### Excerpt to read
___

NFS dentry caching: NFS implements its own dentry validity checking (nfs_lookup_revalidate) — whenever the dcache returns a cached dentry for an NFS-mounted path, the NFS client checks with the server whether that dentry is still valid. Stale dentries cause ESTALE errors. The actimeo mount option controls how long NFS trusts cached attribute metadata.

Debugging Notes

# inode cache statistics
cat /proc/sys/fs/inode-nr
# nr_inodes: total allocated inodes
# nr_unused: inodes not currently referenced (available for eviction)

# dentry cache statistics
cat /proc/sys/fs/dentry-state
# nr_dentry: total dcache entries
# nr_unused: entries not currently in use

# View file descriptor usage system-wide
cat /proc/sys/fs/file-nr
# (allocated, free, max) — if allocated approaches max, increase fs.file-max

# Track VFS operations with ftrace
echo 1 > /sys/kernel/debug/tracing/events/vfs/enable
cat /sys/kernel/debug/tracing/trace_pipe

# strace a process to see VFS syscalls
strace -e trace=file,desc -p $PID

# Check which filesystem a path is on
stat -f /path/to/file
df -T /path/to/file

# Verify inode operations for a filesystem
# (kernel source: look at fs/<fstype>/<fstype>.c for inode_operations initialization)

___

### Entries shown
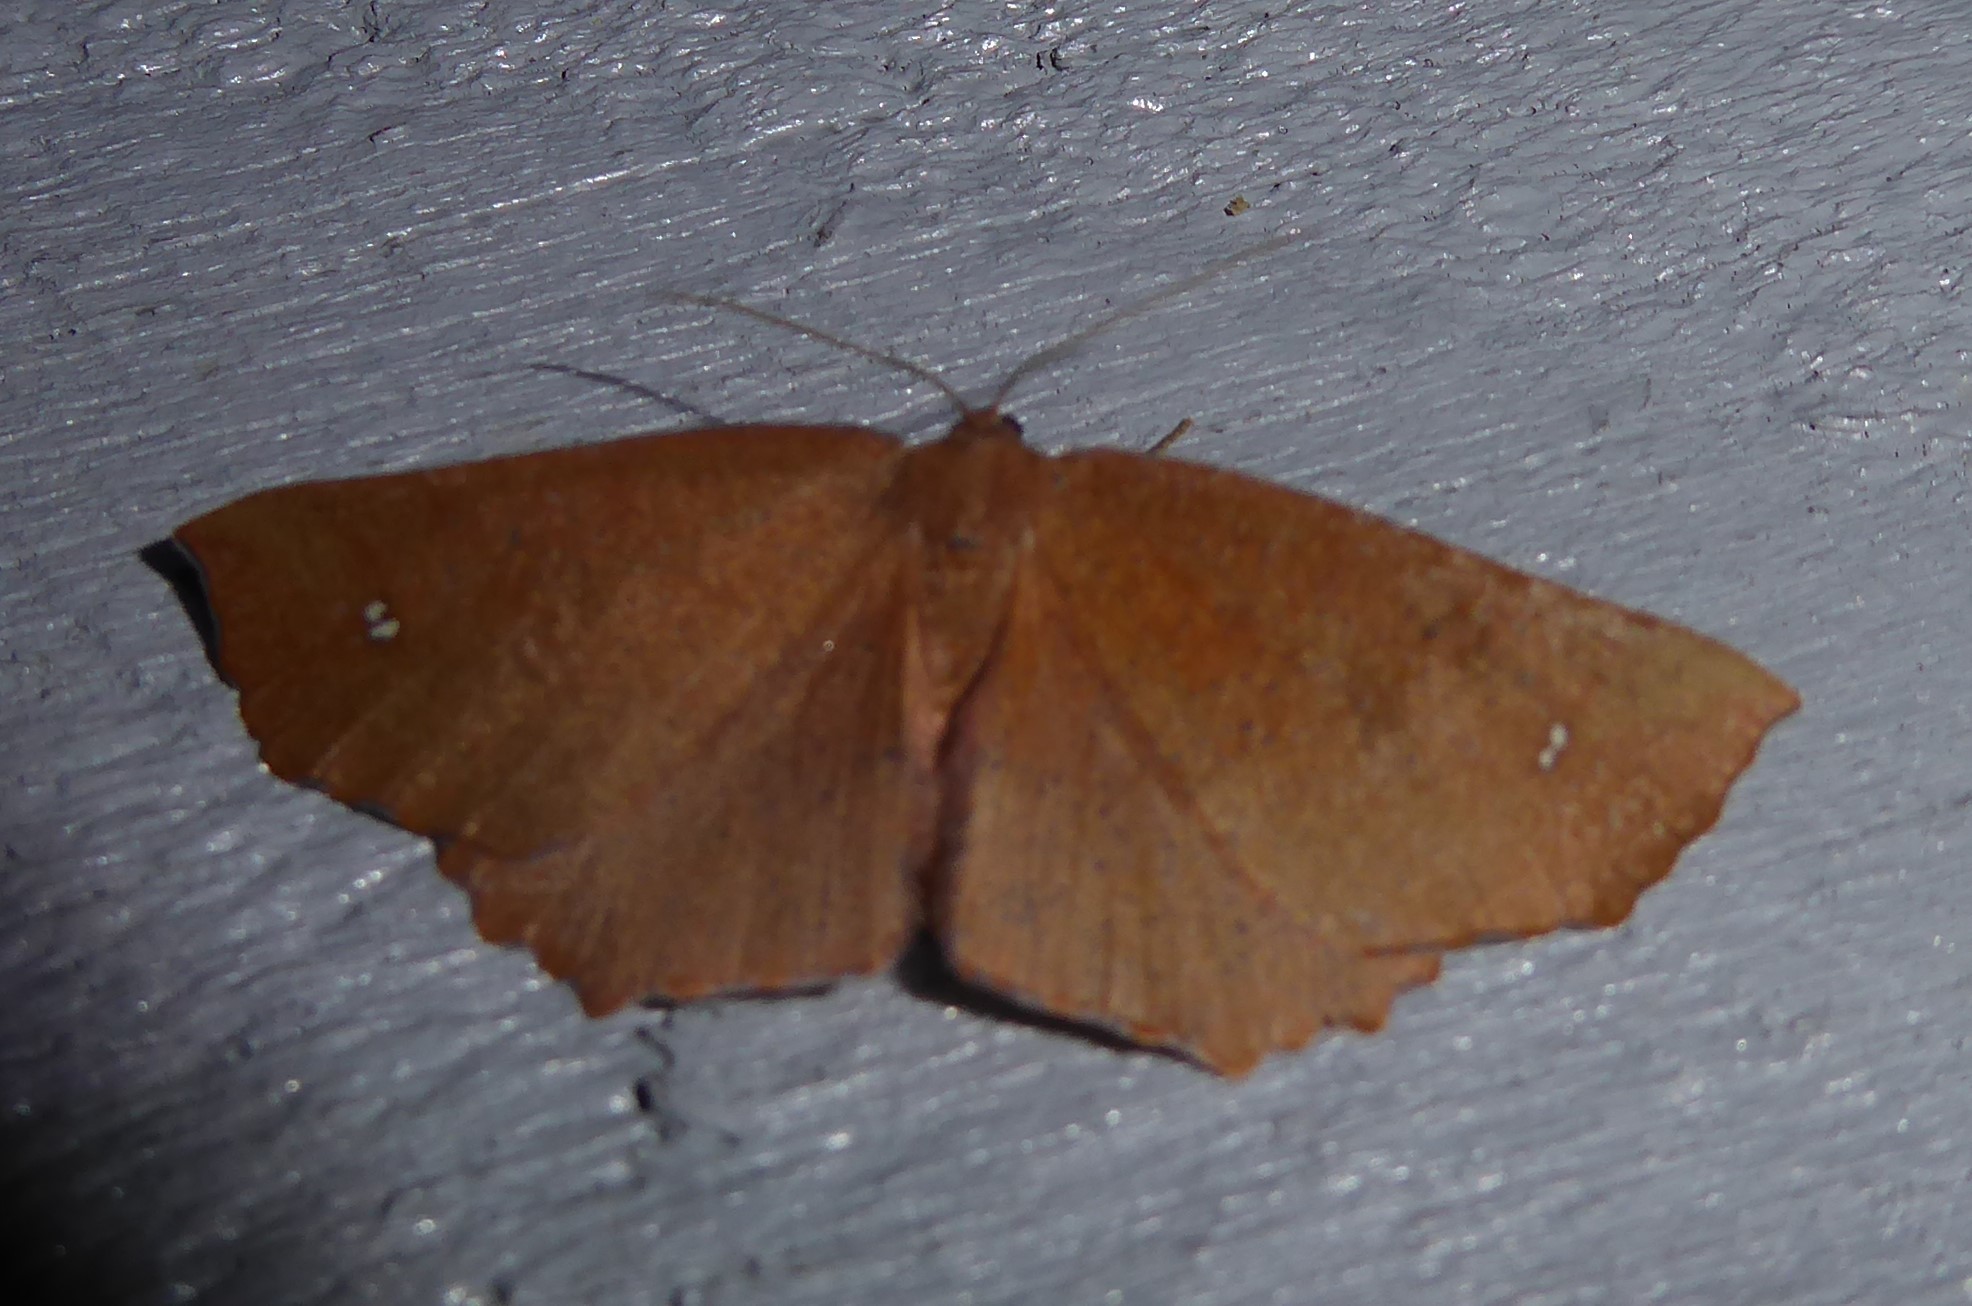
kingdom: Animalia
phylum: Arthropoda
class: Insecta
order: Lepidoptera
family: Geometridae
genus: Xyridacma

___

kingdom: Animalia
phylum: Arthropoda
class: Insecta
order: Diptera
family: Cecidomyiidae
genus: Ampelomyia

___

### Required task
Reproduce word for word the part of the NFS and VFS debugging notes above between "NFS dentry caching: NFS" and "cached attribute metadata.", inclusive.

### Answer in full
NFS dentry caching: NFS implements its own dentry validity checking (nfs_lookup_revalidate) — whenever the dcache returns a cached dentry for an NFS-mounted path, the NFS client checks with the server whether that dentry is still valid. Stale dentries cause ESTALE errors. The actimeo mount option controls how long NFS trusts cached attribute metadata.